Diseases Prevention (Metropolis) Act 1883
- Parliament of the United Kingdom
- Long title: An Act to make better provision as regards the Metropolis for the isolation and treatment of persons suffering from Cholera and other Infectious Diseases; and for other purposes.
- Citation: 46 & 47 Vict. c. 35

Dates
- Royal assent: 20 August 1883
- Commencement: 20 August 1883
- Expired: 1 September 1884
- Repealed: 1 January 1892

Other legislation
- Amends: Diseases Prevention Act 1855
- Repealed by: Public Health (London) Act 1891
- Relates to: Metropolitan Poor Act 1867

Status: Repealed

Text of statute as originally enacted

= Diseases Prevention (Metropolis) Act 1883 =

Act of the Parliament of the United Kingdom

The Diseases Prevention (Metropolis) Act 1883 (46 & 47 Vict. c. 35) was an act of the Parliament of the United Kingdom passed in 1883, during the reign of Queen Victoria.

Earlier in the century the Metropolitan Asylums Board (MAB) had been established under the Metropolitan Poor Act 1867 (30 & 31 Vict. c. 6) to deal with London's sick poor, run as a Poor Law institution. But under increasing pressure resulting from a series of smallpox epidemics in the early 1880s a royal commission was set up in 1881 to investigate how best to deal with those suffering from infectious diseases. The commission recommended that the provision of hospital treatment for those with infectious diseases should be decoupled from the Poor Law, and instead be considered part of London's sanitary arrangements. The commission also recommended that paupers and non-paupers should be treated alike, although there might be separate wards for those able to pay.

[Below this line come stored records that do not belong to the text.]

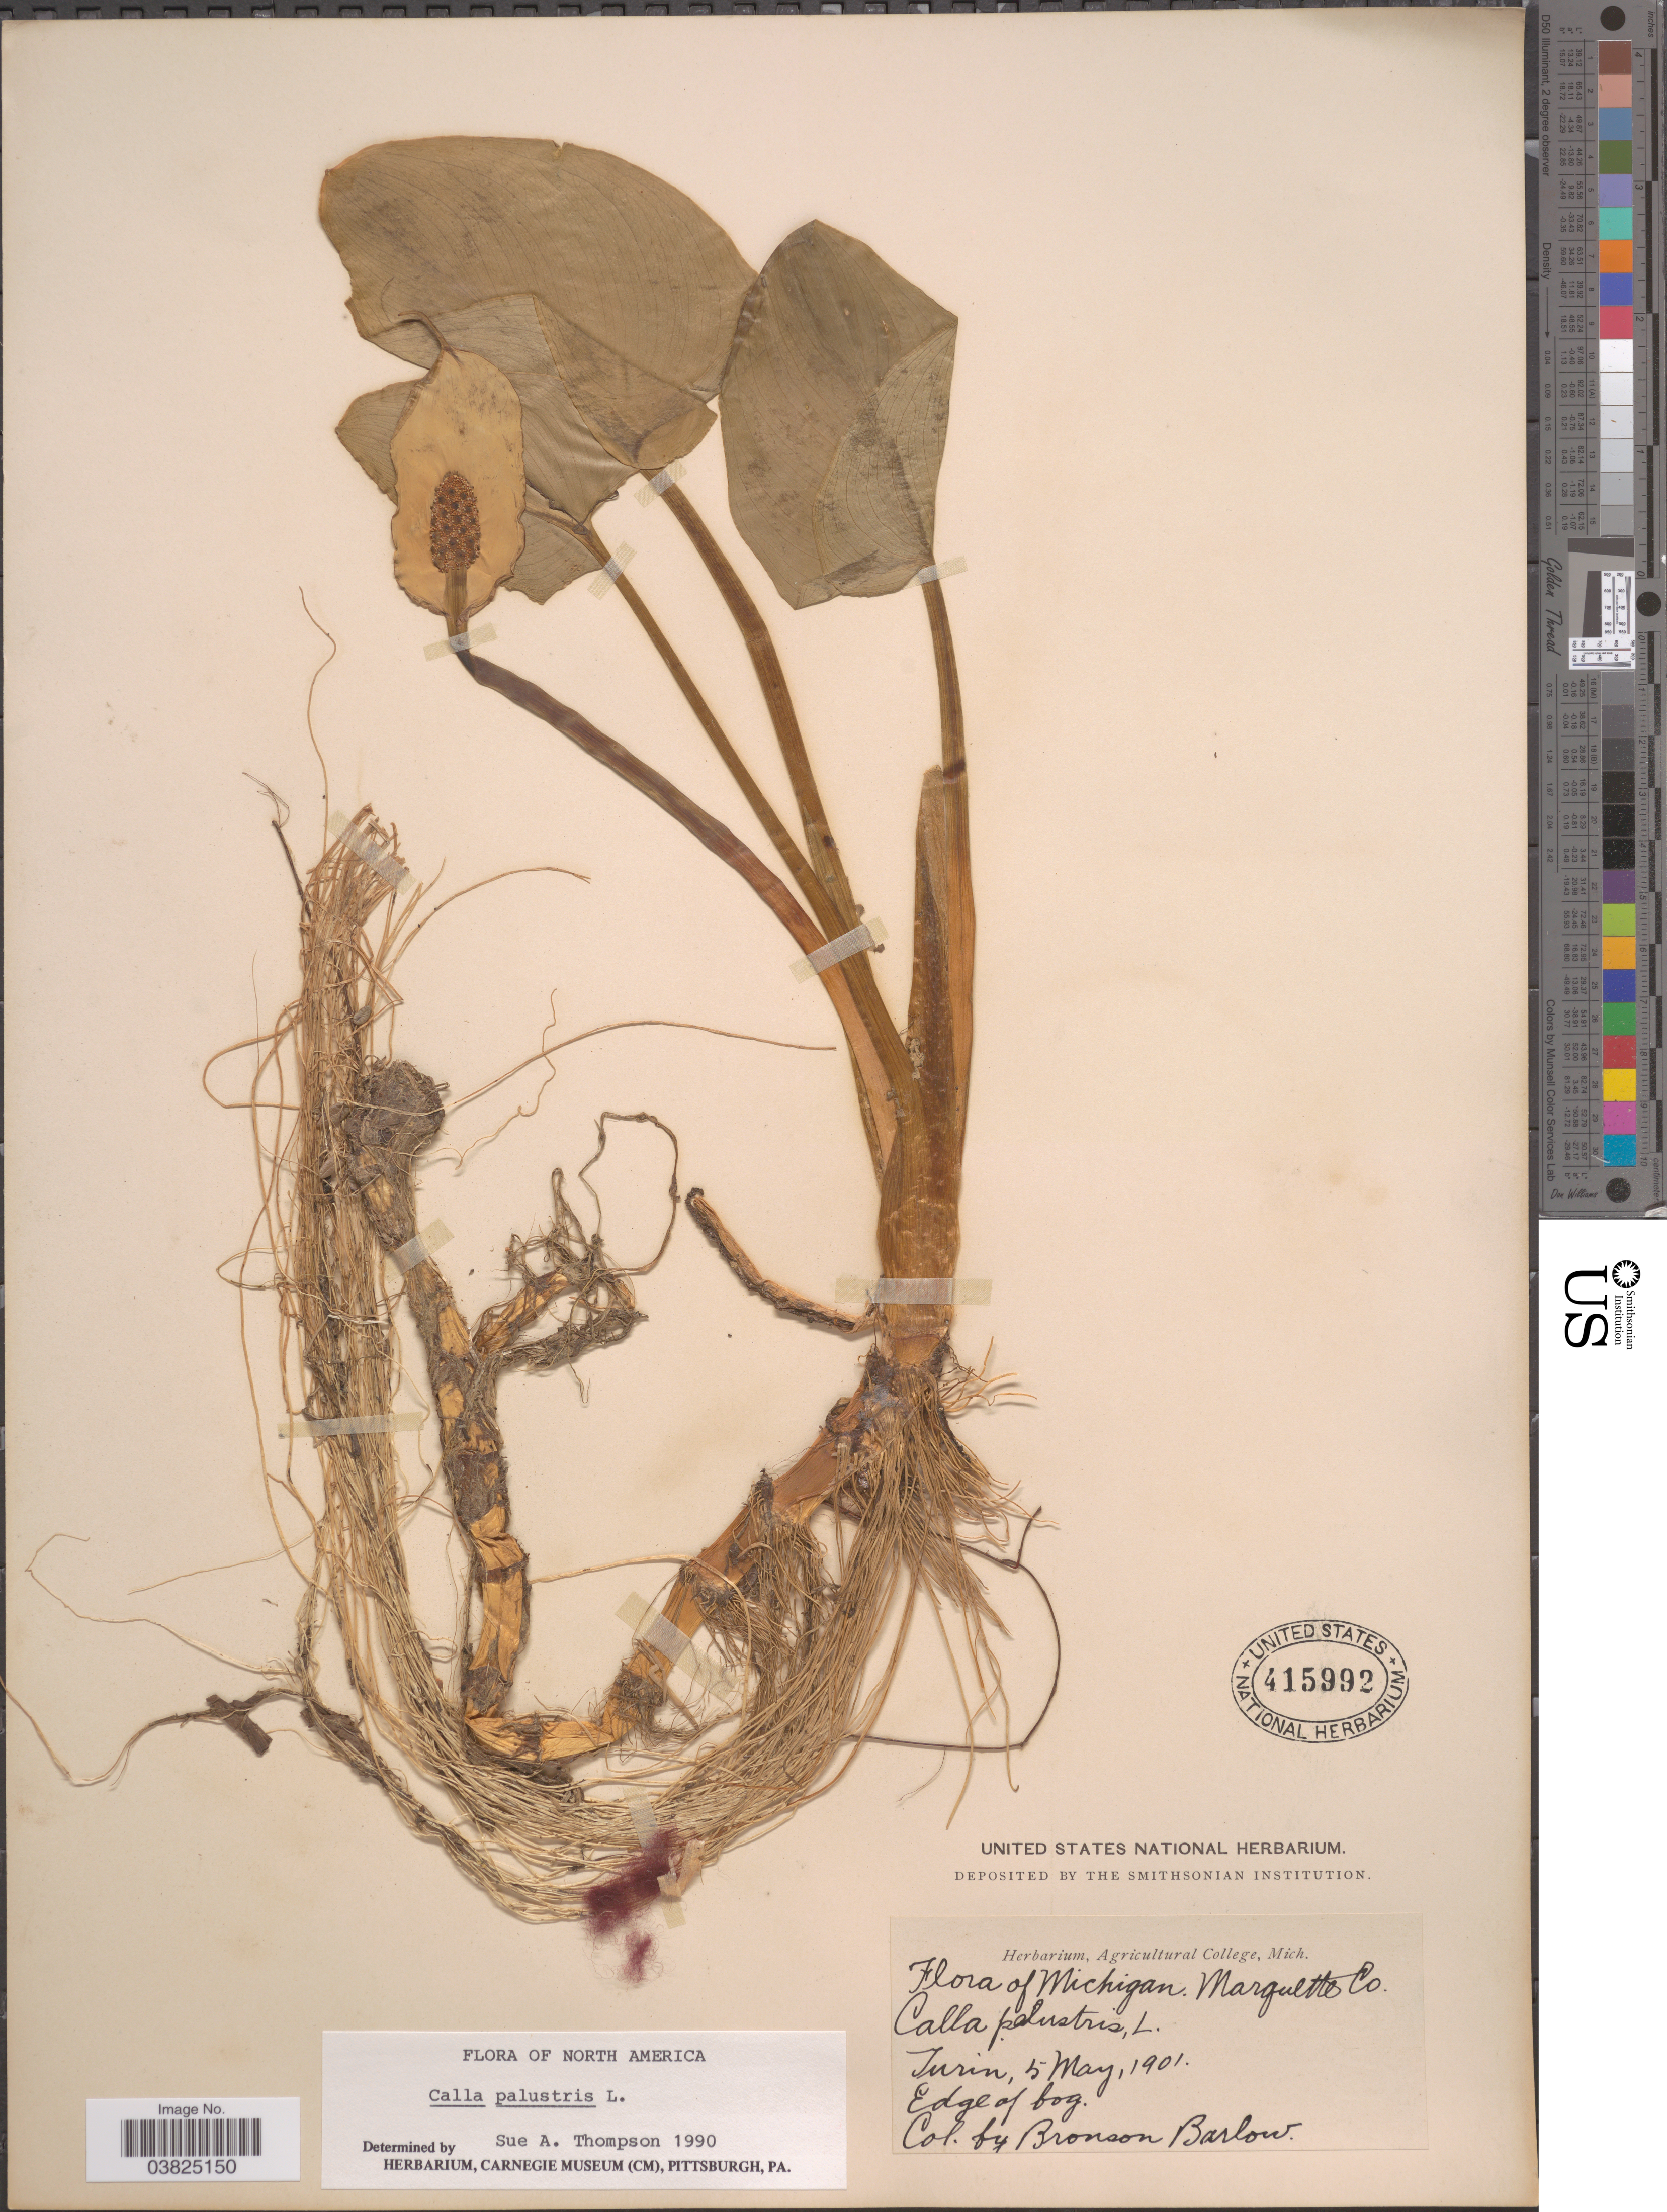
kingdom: Plantae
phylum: Tracheophyta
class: Liliopsida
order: Alismatales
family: Araceae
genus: Calla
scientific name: Calla palustris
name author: L.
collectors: Barlow, B.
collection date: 1901-05-05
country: United States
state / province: Michigan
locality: Marquette Co. Turin.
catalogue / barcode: US 415992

The act effectively abolished the distinction between paupers and non-paupers in the provision of the MAB's hospital care. It also had the effect of permitting workhouse infirmaries to treat paying non-paupers as well as their own inmates, and by the beginning of the 20th century some were even able to operate as private hospitals.

== Subsequent developments ==
The whole act was repealed by section 142(1) of, and the fourth schedule to, the Public Health (London) Act 1891 (54 & 55 Vict. c. 76).